Giving nature a helping hand

Sri Nakhon Khuean Khan Park in Bang Kachao.

At a bend in the Chao Phraya, the green expanse is unmistakable. Like a verdant world amidst the grey city, the presence of Khung Bang Kachao can seem like a miracle. The ecological riches of the place, officially known as Sri Nakhon Khuean Khan Park, is a testament to practical conservation carried with care and concern, a combination of botanical insight and human understanding.

In 2013, PTT Exploration and Production (PTTEP) began working with experts from The Chaipattana Foundation, the Office of Royal Projects, the Department of Forestry and Kasetsart University, and launched the “Reforestation and Restoration Project for Eco-Learning at Sri Nakhon Khuean Khan Park”, a project to restore the natural wealth of the park and turn it into an outdoor classroom for young people. After extensive work, in 2015 PTTEP handed over the park to the local community of Khung Bang Kachao to celebrate the 60th birthday of HRH Princess Maha Chakri Sirindhorn.

But the restoration process was a long and challenging one. In the 1980s and 90s, the unstoppable urban changes of Bangkok pressed in on the “lung of the city” – as the green area is called – while the increase in population and the encroachment of saltwater into the river brought concerns to the local community and conservationists. New houses were built and former orchards were replaced by residences. Khung Bang Kachao’s location in the ever-expanding city became its own curse, and something needed to be done to preserve its role as a haven for plants, animals and humans.

For tourists, Bang Kachao is a natural classroom where they can ride while observing ecological system.
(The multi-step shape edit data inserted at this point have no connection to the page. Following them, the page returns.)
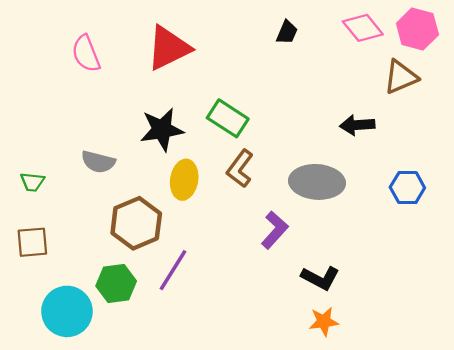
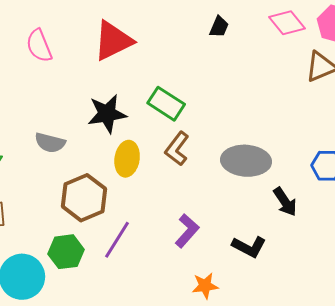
black arrow: (357, 125) -> (285, 202), moved, turned -120
purple L-shape: (275, 230) -> (187, 231), moved
orange star: (324, 321) -> (205, 286), moved

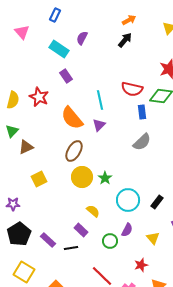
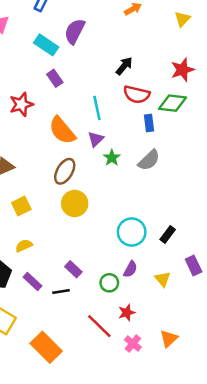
purple semicircle: (82, 38) -> (75, 31), size x1.5
black arrow: (125, 40) -> (124, 66), moved
red star: (39, 97) -> (21, 104), turned 30
green star: (105, 178) -> (112, 158), moved
yellow semicircle: (93, 211) -> (24, 246), moved, turned -64
red star: (141, 265) -> (127, 313), moved

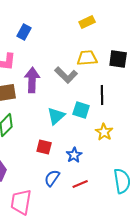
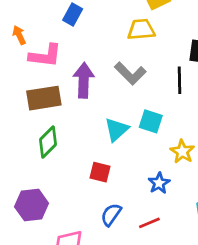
yellow trapezoid: (87, 58) -> (141, 30), moved
black line: (102, 95) -> (180, 80), moved
blue star: (74, 155) -> (159, 183), moved

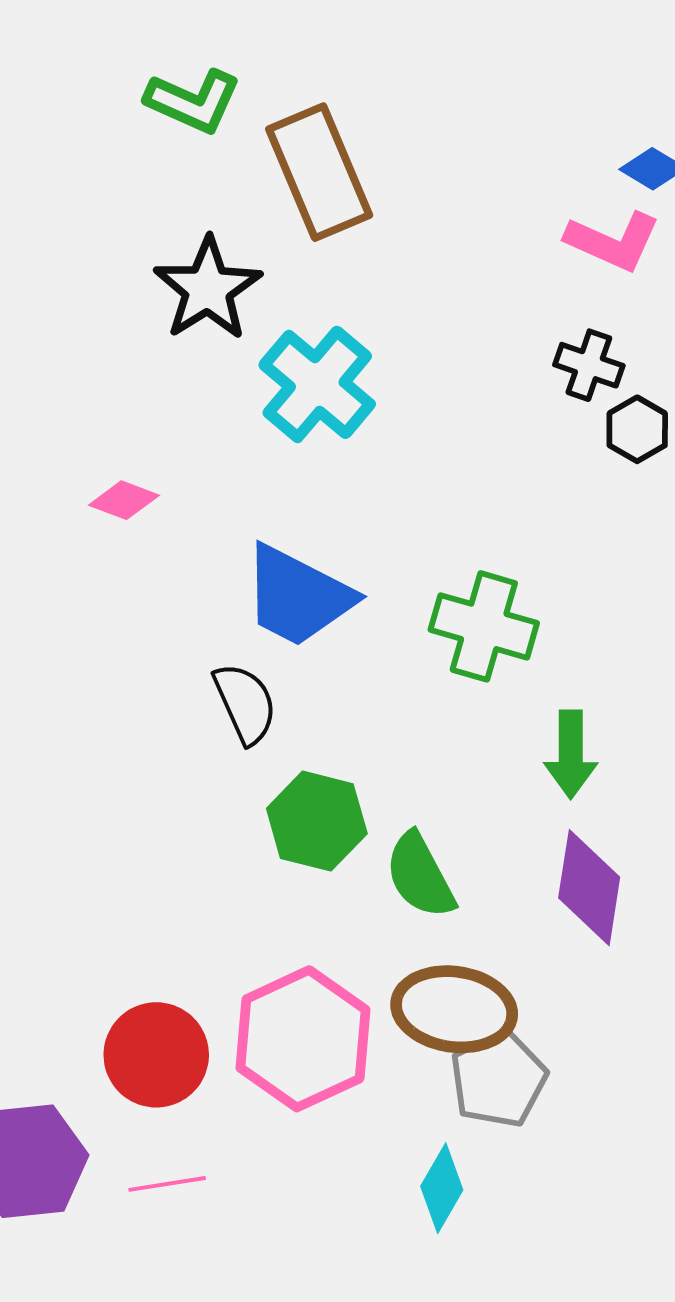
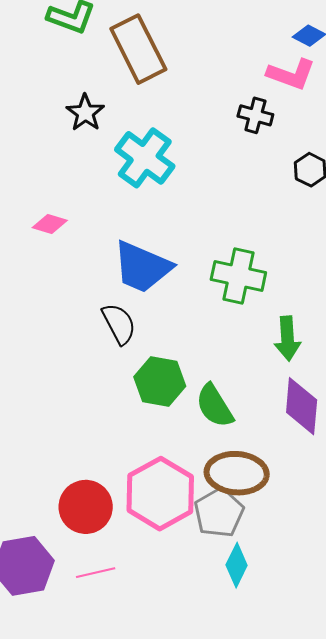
black star: (208, 289) -> (85, 113), size x0.7
black cross: (589, 365) -> (255, 115), moved
gray pentagon: (498, 1079) -> (219, 513), moved

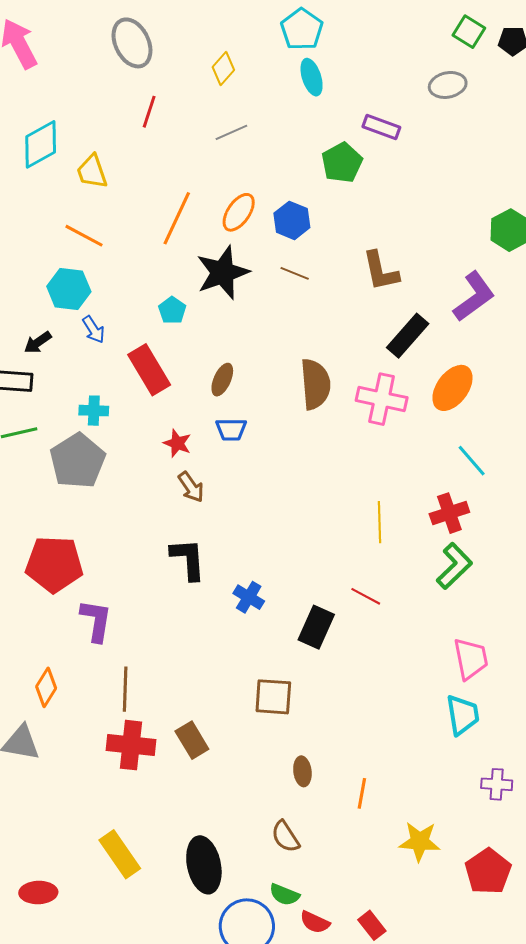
The late King Bhumibol Adulyadej sparked the idea to save Khung Bang Kachao after the monarch saw the lush green area from a helicopter. When PTTEP and forestry experts began the project, they realized that this would be more than just “buying and planting new trees”, but a complicated ecological study and replenishment, conditioned by the diversity of flora and fauna, the principle of sustainability and the understanding of the unique character of Khung Bang Kachao.

The area is made up of three ecosystems: low-lying rainforest, mangrove forest and freshwater swamp forest. The restoration project required a thorough study of plant species in each terrain while maintaining the biodiversity as well as an equilibrium within one another. Altogether, over 2,700 new trees were planted – in the mangrove area, the aim is to provide plants that became a habitat for aquatic creatures, while the tall, dense trees in the rainforest area, such as sandalwood and champak, would cover the area with shade and provide humidity.

The bird watching tower.

From the start, the Khung Bang Kachao project wasn’t simply a scientific challenge, but also an attempt to convince Bangkok residents to visit and appreciate the value of the green area. This, it was hoped, would foster a spirit of conservation which is essential for sustainable development.

The plan to make Khung Bang Kachao a natural classroom includes nature trails for biking and walking. Today, cyclists come to the park to ride along the dirt trails that take them past tall trees, clear ponds and through light forest teeming with birds. Riders can observe mangrove forest and freshwater swampland along the way. In addition, the park supports wheelchair-bound visitors through specially design facilities that let them enjoy the nature trail and the beautiful landscape.

However, forest restoration is an ongoing, perhaps never-ending, effort. The project may have revived the vitality of Khung Bang Kachao and returned it to the community and visitors, but the team still have to monitor the growth of the plants, the degradation of leaves, as well as collect data on soil quality and carbon sink efficiency. In 2020, the project will have its final evaluation. In the meantime, a visit to Sri Nakhon Khuean Khan Park will let you appreciate the importance of environmental conservation in a city groaning under the weight of concrete and asphalt.